The Greek Cypriot side is doing its utmost for a successful outcome in the Cyprus talks, Government Spokesman Nikos Christodoulides said on Sunday.
Christodoulides was replying to CyBC questions, in the village of Kyprerounda, a presidency press release issued here today says.
Invited to comment on a letter of Greek Foreign Minister Nikos Kotzias to UN Secretary General Antonio Guterres on UN SGs Special Adviser on Cyprus Espen Barth Eide he said that the content of the letter of Greeces Foreign Affairs Minister is what he has publicly referred to during his recent visit to Cyprus.
There are attitudes and actions by Mr Eide which do not find us in agreement and do not please us, he noted adding that what is important is to set very clearly the framework of operation of a Special Adviser and when he goes beyond that to make the necessary representations bearing in mind that this is the 27th UN Special Adviser on Cyprus and there has never been one with whom one or the other side was absolutely satisfied.
The Government Spokesman pointed out that the important thing would be not to repeat past mistakes giving the example of 2004 when with our sides consent the Special Adviser was given an enhanced role.
Something like that will not happen again, he added.
Replying to another question Christodoulides said that he does not wish to speak of dead-ends and noted that we are taking part in a process and we are doing our utmost, on our side, so that a (successful) outcome will be reached.
There is no-one who wishes more than us that there is an outcome from this process, he said.
He acknowledged however that at the same time there are problems and difficulties which arise through Turkeys stance and attitude, especially after Geneva putting forward positions which are outside the defined framework, positions which recant mutual understandings and convergences that had been reached.
Invited to comment on reports in the press that Cyprus President Nicos Anastasiades does not intend to sign a law passed by parliament on what dates will be commemorated in schools he replied that that as the Constitution provides the President and the government are in touch with the Attorney General adding that decisions will be made within the defined time frame of 15 days.
As soon as relevant decisions are made the relevant announcements will follow, he noted.
Cyprus has been divided since 1974, when Turkey invaded and occupied its northern third.
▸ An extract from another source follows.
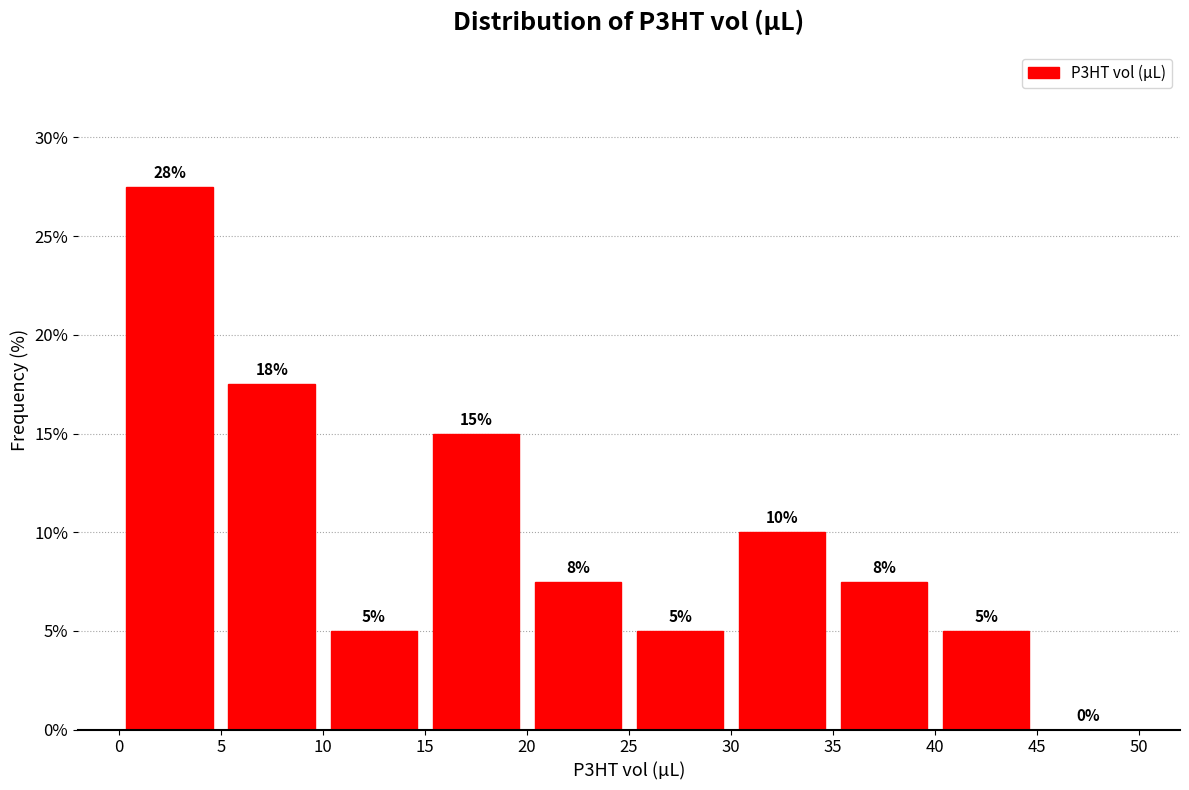

Over which range of the x-axis is the bar tallest?

0 to 5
UN-backed efforts to reunify the island under a federal roof were suspended when Mustafa Akinci walked out of a meeting in mid February, claiming that a House decision to commemorate, briefly, in school a 1950 referendum advocating union with Greece was in fact a shift in the long standing position of the Greek Cypriot side for a bicommunal, bizonal federal solution in Cyprus.
President Anastasiades has described the decision “wrong”, saying the timing was not right. Akinci said he would not return to the negotiations unless the decision is revoked. The House passed an amendment on the bill, which essentially annuls the earlier House decision, on Friday 7 April. The talks resumed on April 11.